• [Listed records]:
##############################

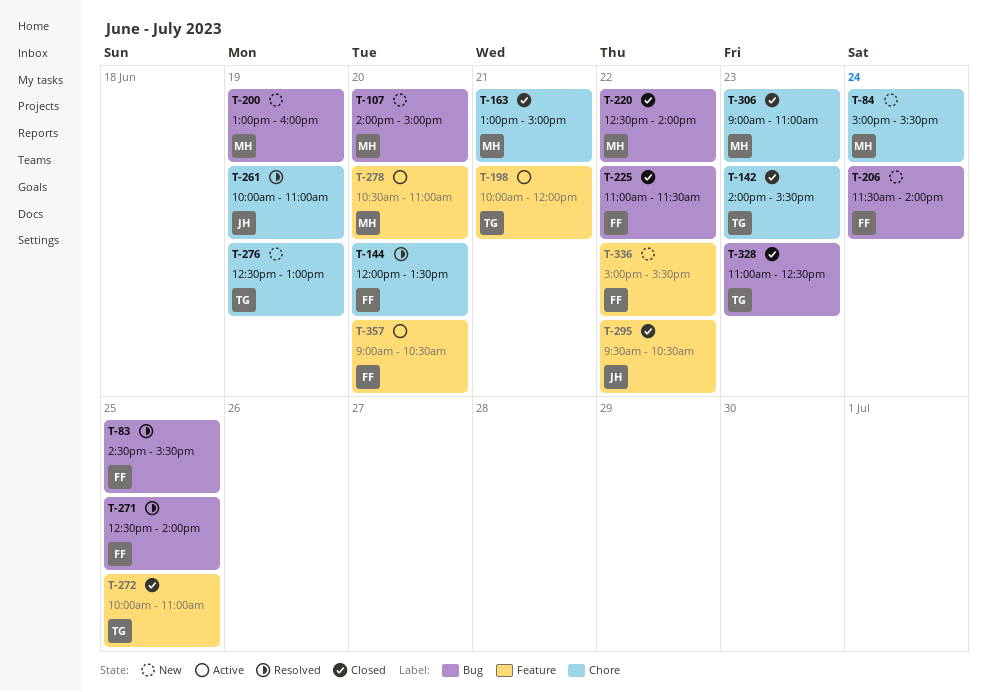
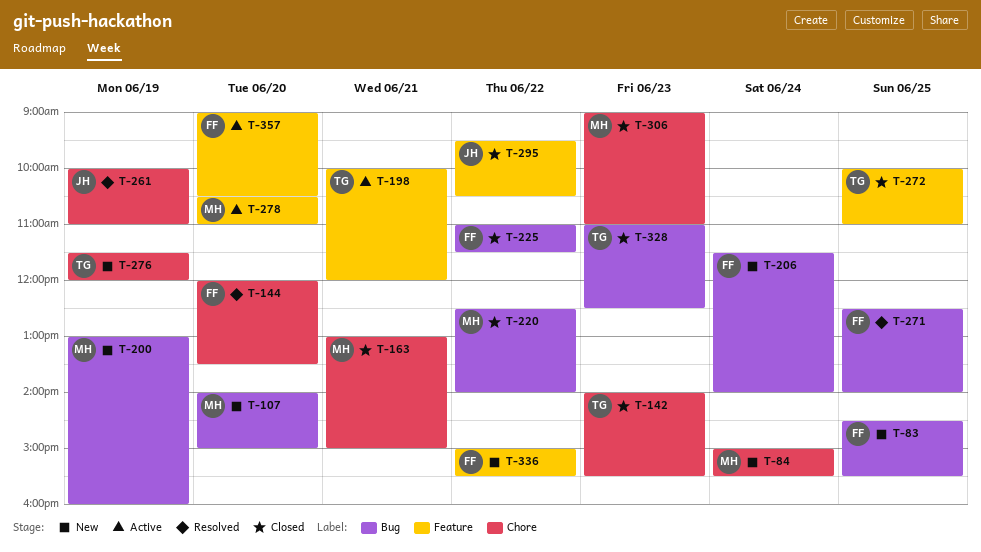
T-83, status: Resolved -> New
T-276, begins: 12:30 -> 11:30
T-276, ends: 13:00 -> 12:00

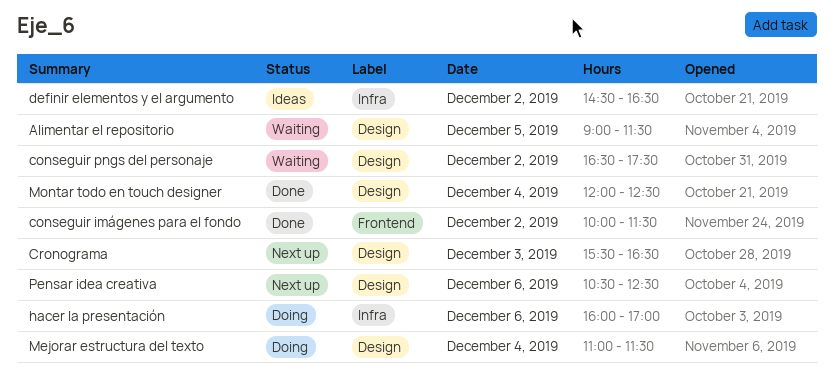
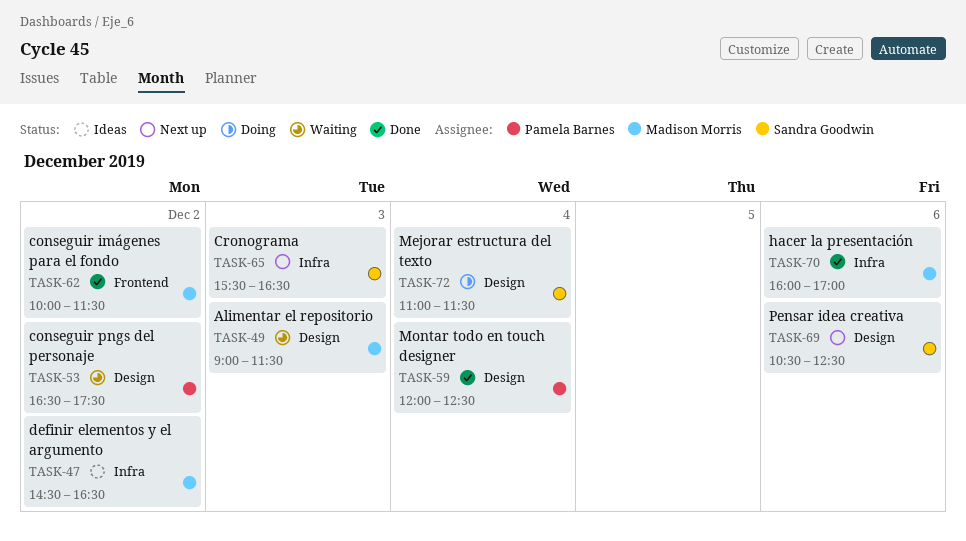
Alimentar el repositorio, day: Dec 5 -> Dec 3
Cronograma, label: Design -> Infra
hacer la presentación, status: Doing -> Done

##############################

• [Directive]: An exact repetition of all the records above is required, excluding the pictures.

• [Answer to this exercise]:
T-83, status: Resolved -> New
T-276, begins: 12:30 -> 11:30
T-276, ends: 13:00 -> 12:00

Alimentar el repositorio, day: Dec 5 -> Dec 3
Cronograma, label: Design -> Infra
hacer la presentación, status: Doing -> Done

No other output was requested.